Je jouis en elle avec un grognement qui me sortit de la poitrine, en poussant jusqu’à me vider, et je restai collé à elle un long moment, sentant son cœur battre contre le mien. Elle me caressa les cheveux lentement.

—Ça en valait la peine ? —murmura-t-elle.

Je l’embrassai sur la cicatrice près de la racine des cheveux. Elle était petite, presque invisible, mais je la connaissais. Je l’avais vue se former.

—Pour eux, oui —dis-je—. Mais je te jure que plus jamais.

—Hayami a dit que l’émission vient ici.

—Elle ne viendra pas.

—Si elle vient…

—Elle ne viendra pas.

Je pris sa main et la serrai. Elle me rendit la pression, avec la vieille force, celle d’avant, celle qui m’avait manqué pendant six semaines.
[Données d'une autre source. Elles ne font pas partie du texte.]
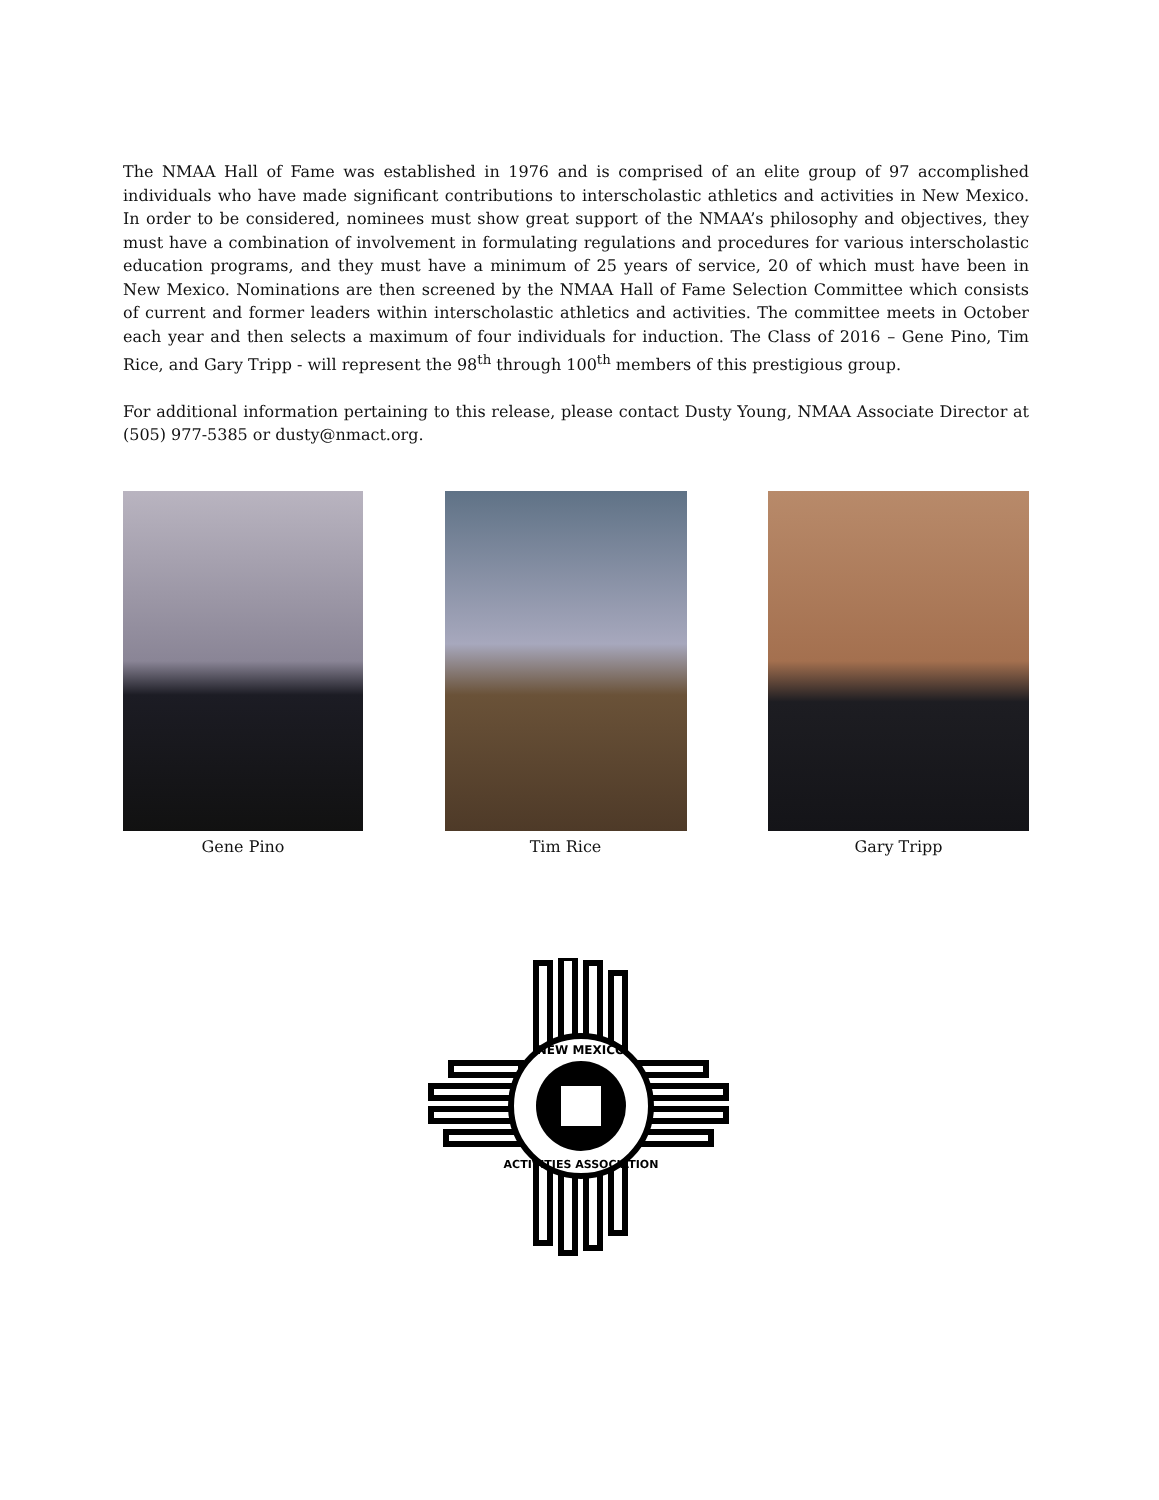The NMAA Hall of Fame was established in 1976 and is comprised of an elite group of 97 accomplished individuals who have made significant contributions to interscholastic athletics and activities in New Mexico. In order to be considered, nominees must show great support of the NMAA’s philosophy and objectives, they must have a combination of involvement in formulating regulations and procedures for various interscholastic education programs, and they must have a minimum of 25 years of service, 20 of which must have been in New Mexico. Nominations are then screened by the NMAA Hall of Fame Selection Committee which consists of current and former leaders within interscholastic athletics and activities. The committee meets in October each year and then selects a maximum of four individuals for induction. The Class of 2016 – Gene Pino, Tim Rice, and Gary Tripp - will represent the 98<sup>th</sup> through 100<sup>th</sup> members of this prestigious group.
For additional information pertaining to this release, please contact Dusty Young, NMAA Associate Director at (505) 977-5385 or dusty@nmact.org.
Gene Pino Tim Rice Gary Tripp
NEW MEXICO
ACTIVITIES ASSOCIATION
—Sebastián —dit-elle après un moment—. Un jour ils vont demander.

—Oui.

—Quand ils seront grands.

—Oui.

—On leur dira quoi ?

J’ai réfléchi. J’ai pensé aux DVD scellés dans la boîte de l’armoire, à côté du passeport, à côté du certificat de mariage, à côté d’une vieille photo de l’été où nous nous sommes rencontrés. J’ai pensé au tatouage qu’elle cachait même pour dormir. J’ai pensé à la question de Mía et au silence de Joaquín.
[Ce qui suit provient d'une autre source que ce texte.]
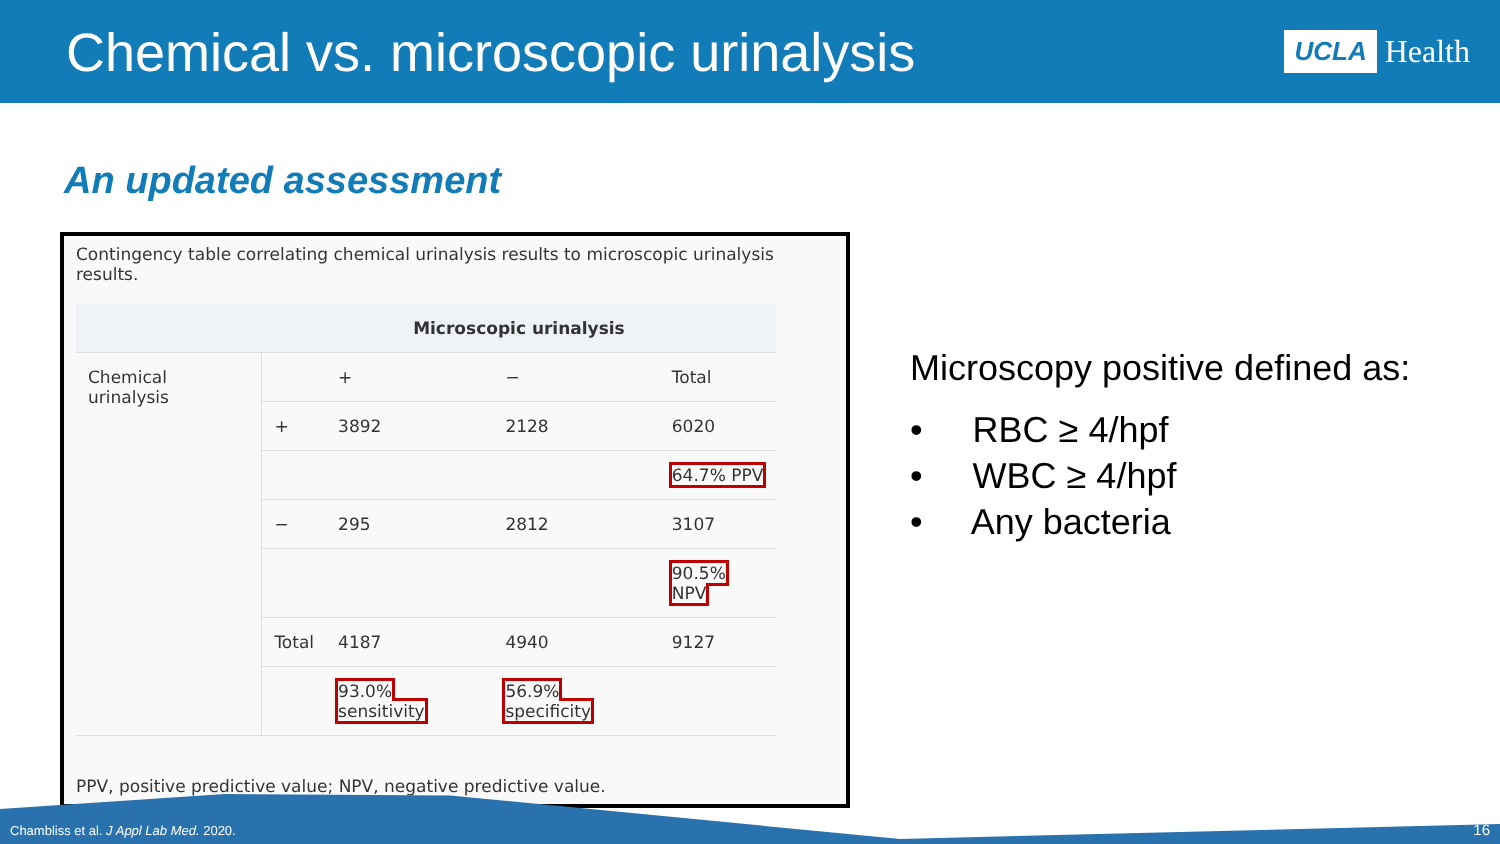Chemical vs. microscopic urinalysis
UCLA Health
An updated assessment
Contingency table correlating chemical urinalysis results to microscopic urinalysis results.
| | Microscopic urinalysis | | | |
| --- | --- | --- | --- | --- |
| Chemical urinalysis | | + | − | Total |
| | + | 3892 | 2128 | 6020 |
| | | | | 64.7% PPV |
| | − | 295 | 2812 | 3107 |
| | | | | 90.5% NPV |
| | Total | 4187 | 4940 | 9127 |
| | | 93.0% sensitivity | 56.9% specificity | |
PPV, positive predictive value; NPV, negative predictive value.
Microscopy positive defined as:
• RBC ≥ 4/hpf
• WBC ≥ 4/hpf
• Any bacteria
Chambliss et al. J Appl Lab Med. 2020. 16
—On leur dira —dis-je, en choisissant chaque mot comme si je marchais sur un pont étroit— que maman et papa ont fait quelque chose pour que vous ne viviez pas ce que nous avons vécu. Et qu’ils se sont trompés sur la manière. Mais qu’ils s’aiment. Et qu’ils sont là.

Camila se tut. Puis elle acquiesça lentement et ferma les yeux.
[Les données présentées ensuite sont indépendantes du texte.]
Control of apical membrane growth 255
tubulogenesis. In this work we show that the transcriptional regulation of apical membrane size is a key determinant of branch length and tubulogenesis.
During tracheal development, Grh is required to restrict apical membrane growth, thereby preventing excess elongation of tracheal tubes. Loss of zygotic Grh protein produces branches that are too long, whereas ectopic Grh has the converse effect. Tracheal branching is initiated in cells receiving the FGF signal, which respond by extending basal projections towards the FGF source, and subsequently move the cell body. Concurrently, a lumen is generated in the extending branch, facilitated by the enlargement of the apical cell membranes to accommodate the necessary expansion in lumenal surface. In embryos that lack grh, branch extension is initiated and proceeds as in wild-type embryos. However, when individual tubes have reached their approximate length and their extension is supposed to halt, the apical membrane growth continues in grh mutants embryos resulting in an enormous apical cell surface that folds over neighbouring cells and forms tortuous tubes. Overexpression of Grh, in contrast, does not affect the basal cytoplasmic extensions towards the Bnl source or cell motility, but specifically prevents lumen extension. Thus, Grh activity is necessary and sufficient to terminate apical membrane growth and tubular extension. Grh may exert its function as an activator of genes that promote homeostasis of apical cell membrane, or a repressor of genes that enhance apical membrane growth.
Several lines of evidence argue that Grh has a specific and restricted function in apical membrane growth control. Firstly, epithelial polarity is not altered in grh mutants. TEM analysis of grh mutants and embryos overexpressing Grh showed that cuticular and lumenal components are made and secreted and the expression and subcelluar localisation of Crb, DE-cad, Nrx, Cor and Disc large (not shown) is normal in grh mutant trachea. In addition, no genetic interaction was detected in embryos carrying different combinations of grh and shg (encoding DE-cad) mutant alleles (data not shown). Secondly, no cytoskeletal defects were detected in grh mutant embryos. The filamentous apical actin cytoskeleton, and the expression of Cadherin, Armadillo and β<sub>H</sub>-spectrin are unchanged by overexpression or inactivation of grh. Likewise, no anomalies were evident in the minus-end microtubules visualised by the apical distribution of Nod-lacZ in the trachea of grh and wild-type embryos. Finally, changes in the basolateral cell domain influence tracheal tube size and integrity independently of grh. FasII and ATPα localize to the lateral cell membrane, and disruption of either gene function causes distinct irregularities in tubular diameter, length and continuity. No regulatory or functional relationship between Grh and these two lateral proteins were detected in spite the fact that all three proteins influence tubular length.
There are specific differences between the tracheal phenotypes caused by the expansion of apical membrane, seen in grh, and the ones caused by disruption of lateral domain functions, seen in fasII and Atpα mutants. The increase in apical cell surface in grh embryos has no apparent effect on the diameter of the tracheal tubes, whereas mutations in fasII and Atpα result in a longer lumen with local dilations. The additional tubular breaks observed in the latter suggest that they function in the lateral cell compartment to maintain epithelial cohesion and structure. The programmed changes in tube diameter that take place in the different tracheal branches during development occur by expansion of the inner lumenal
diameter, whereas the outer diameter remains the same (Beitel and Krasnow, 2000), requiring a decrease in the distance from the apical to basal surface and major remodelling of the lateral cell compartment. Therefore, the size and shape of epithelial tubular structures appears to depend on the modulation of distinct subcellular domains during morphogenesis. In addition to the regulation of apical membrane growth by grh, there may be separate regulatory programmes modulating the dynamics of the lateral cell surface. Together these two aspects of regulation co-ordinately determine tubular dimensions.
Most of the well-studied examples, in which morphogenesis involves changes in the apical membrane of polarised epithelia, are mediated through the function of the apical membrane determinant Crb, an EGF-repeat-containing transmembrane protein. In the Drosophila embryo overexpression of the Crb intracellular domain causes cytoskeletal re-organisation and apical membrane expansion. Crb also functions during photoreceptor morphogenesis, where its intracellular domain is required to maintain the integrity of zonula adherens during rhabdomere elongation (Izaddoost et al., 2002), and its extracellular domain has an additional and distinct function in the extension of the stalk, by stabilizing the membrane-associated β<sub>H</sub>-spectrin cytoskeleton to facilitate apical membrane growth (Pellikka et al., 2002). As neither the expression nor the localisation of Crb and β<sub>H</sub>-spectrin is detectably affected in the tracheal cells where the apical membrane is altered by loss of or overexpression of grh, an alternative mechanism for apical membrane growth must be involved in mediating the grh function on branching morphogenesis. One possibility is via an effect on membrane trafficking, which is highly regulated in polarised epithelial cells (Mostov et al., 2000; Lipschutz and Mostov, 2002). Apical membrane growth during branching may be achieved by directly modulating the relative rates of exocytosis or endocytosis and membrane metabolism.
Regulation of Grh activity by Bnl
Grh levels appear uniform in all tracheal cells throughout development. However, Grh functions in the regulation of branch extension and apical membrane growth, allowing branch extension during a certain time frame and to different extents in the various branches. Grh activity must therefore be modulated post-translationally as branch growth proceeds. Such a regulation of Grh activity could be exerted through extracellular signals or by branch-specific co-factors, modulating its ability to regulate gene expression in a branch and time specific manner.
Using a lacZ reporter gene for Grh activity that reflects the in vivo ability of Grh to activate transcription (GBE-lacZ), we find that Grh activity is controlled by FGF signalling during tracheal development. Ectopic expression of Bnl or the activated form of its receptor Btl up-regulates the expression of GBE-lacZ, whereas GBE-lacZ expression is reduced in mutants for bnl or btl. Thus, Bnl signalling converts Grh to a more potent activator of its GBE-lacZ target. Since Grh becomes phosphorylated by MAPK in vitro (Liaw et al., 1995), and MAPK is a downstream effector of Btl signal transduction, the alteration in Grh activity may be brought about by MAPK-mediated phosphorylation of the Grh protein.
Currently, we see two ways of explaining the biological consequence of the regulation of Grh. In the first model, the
Cette nuit-là, je dormis la main sur sa hanche, sentant chaque respiration. Je rêvai du plateau blanc, du flash, du rire aimable de Hayami. Je me réveillai d’un coup à quatre heures, en sueur, avec les mots ne regarde pas sur les lèvres. C’était ce que je lui avais dit au studio, quand les caméras avaient commencé, pour qu’elle ferme les yeux. Maintenant, c’était à moi que je me le disais, dans mon lit, dans ma maison, avec mes enfants qui dormaient de l’autre côté du mur.

Camila remua. Elle n’ouvrit pas les yeux, mais chercha ma main, la trouva, et me serra les doigts sans rien dire.

Les ombres reviennent toujours. Nous le savions tous les deux. Mais pour la première fois en six semaines, cette nuit-là, les ombres sont restées dehors.